Cobb Speaks About Costs, Benefits of Single-Payer System

“The driving point is health care for all,” she said. “This is core, this is central, to why I’m running.”


Tedra L. Cobb, Democratic candidate for the 21st Congressional District, has focused on health care as a central part of her campaign since entering the race.

“The driving point is health care for all,” she said. “This is core, this is central, to why I’m running.”

Ms. Cobb has been open to different solutions, including a Medicare for All program or a proposal that lowers the age for Medicare to 50 and expands the Affordable Care Act.

Last week, Medicare for All, or at least the proposal put forward by Sen. Bernie Sanders, I-Vt., made headlines after a Libertarian think tank, the Mercatus Center, published an analysis of the plan saying it would cost the government $32.6 trillion more over 10 years. The same analysis said the plan would also lower overall U.S. spending on health care by $2 trillion over the same period. Taxes would go up while premiums were eliminated and coverage would expand while costs for care would drop.

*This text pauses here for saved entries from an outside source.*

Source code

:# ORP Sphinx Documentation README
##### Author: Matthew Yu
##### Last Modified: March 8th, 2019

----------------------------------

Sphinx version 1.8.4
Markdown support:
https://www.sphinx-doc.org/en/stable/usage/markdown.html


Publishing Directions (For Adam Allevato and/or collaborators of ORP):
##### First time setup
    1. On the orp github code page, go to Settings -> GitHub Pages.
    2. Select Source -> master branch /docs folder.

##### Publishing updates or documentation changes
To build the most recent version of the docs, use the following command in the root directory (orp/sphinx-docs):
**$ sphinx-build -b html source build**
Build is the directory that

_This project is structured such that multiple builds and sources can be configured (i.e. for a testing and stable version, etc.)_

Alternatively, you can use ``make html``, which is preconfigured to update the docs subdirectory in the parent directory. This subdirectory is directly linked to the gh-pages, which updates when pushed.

Ms. Cobb said that discussing the plan based on the price tag alone left out important context.

“They skewed it to look expensive,” she said. “It’s important to have context. The Mercatus Institute is going to say this is terrible, this is horrible, without context.”

In 2015, she said, the country as a whole spent $3.2 trillion while leaving many people uninsured.

“It has been $3.2 trillion and 30 million people weren’t covered,” she said. “We’d be paying what we’re paying now and everyone would be covered.”

Ms. Cobb said that between Medicare and Medicaid, the Department of Veterans Affairs and the Affordable Care Act, the federal government already spends $1.38 trillion annually on health care. Expanding to a single payer system could also reduce the cost per person for care.

“That ($3.2 trillion is) twice what Canada spent per person,” Ms. Cobb said. “The point here is when everyone is covered we save money.”

Among other factors, the increase in preventive care and the ability to negotiate drug prices would reduce the expenditure overall, she said. Not only would it be cheaper, according to Ms. Cobb, but it would help hospitals and health care workers and support economic development.

The Sanders plan assumes that all health services would be reimbursed at Medicare rates, which are often lower than private insurers’ rates, and using this rate is necessary for the $2 trillion reduction.

Ms. Cobb did not have a clear answer on how that lower reimbursement rate might directly affect health care providers, but she did point to advantages in reduced paperwork from insurers and the possibility of paying for overall health outcomes, not specific services, in the future.

Ultimately, though, the savings of the plan are not as important to Ms. Cobb as the outcome of the plan — full coverage.

“We’re talking about economics; we’re not talking about human beings,” she said.

Ms. Cobb also said she had not seen a comparison of the Medicare for All plan with an Affordable Care Act expansion.

“I haven’t seen it, and I think this is the important thing,” she said.

If Congress were truly looking to fix health care, she said, comparisons like that would be investigated and studied, hearings would be held, and solutions could be compared. Ms. Cobb said her opponent, U.S. Rep. Elise M. Stefanik, R-Willsboro, had been part of this problem.

“This Congress has not solved the health care problem. It has been a Congress of no,” she said.

Ms. Cobb also spoke on the New York Health Act, a bill before the state Senate to create a single payer system for New York that was recently analyzed by the Rand Corp. The results also showed a savings in overall cost with potentially a sharp increase in taxes.

“It’s a plan to explore a plan,” Ms. Cobb said of the bill. “If the Senate says ‘yes, we’ll pursue it,’ they analyze it, they hold hearings — that’s how government should work.”

For Ms. Cobb, it is the end result, not the particular bill, that is important.

“Everyone must have health care,” she said. “It’s good for us economically, it’s good for us as human beings, it’s good for us in this region.”